Abstract

Objective In neurological disorders, such as multiple sclerosis (MS) and Parkinson’ s disease (PD), psychological and adaptive processes have not been extensively investigated, it has, however, been demonstrated that they have a great impact on “quality of life” (QoL). Interestingly, even though these two diseases affect people of different ages, both of them have a substantial impact on mood and QoL. In these two diseases, the authors objective was to analyse the style of coping in relation with the QoL taking depression and anxiety into account. Methods Two hundred and seventy MS and PD subjects were seen for a semistructured interview in order to collect sociodemographic and clinical information, after which there was an assessment of their mental and cognitive states using: the Mini International Neuropsychiatric Interview (MINI), the Montgomery and Asberg Depression Rating Scale (MADRS), the Depressive Mood Scale (EHD), the Hamilton Anxiety scale (HAMA) and the Frontal Assessment Battery (FAB).
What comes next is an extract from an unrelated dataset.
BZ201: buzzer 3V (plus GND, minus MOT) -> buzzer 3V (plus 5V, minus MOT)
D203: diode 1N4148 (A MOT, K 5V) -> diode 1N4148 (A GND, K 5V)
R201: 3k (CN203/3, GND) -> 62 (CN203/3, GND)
Then, all subjects completed three self-report questionnaires; two about coping strategies: the Ways of Coping Checklist (WCC), the Coping with Health, Injuries and Problems scale (CHIP), and one about QoL: the SEP 59 for MS and the French version of PDQ-39 for PD. Results The studies show that the psychosocial dimension of QoL is preserved in the two diseases studied. They also demonstrated that in MS and PD the two factors associated with a poor QoL are depression and emotion-focused coping strategies. Furthermore, these variables are highly dependent on the clinical courses in MS and motor signs in PD. However, the MS patients tended to be more irritable and to lose the control of their emotions more easily than PD patients. Discussion The report discusses the importance, first, of identifying these manifestations in patients with MS or PD and, second, of offering patients interventions tailored to the characteristics of each disorder. The authors propose some examples of psychotherapy, which could be used with neurological patients. The studies show that it is also important to work with MS and PD patients on both the expression and the management of their emotions in connection with their diseases.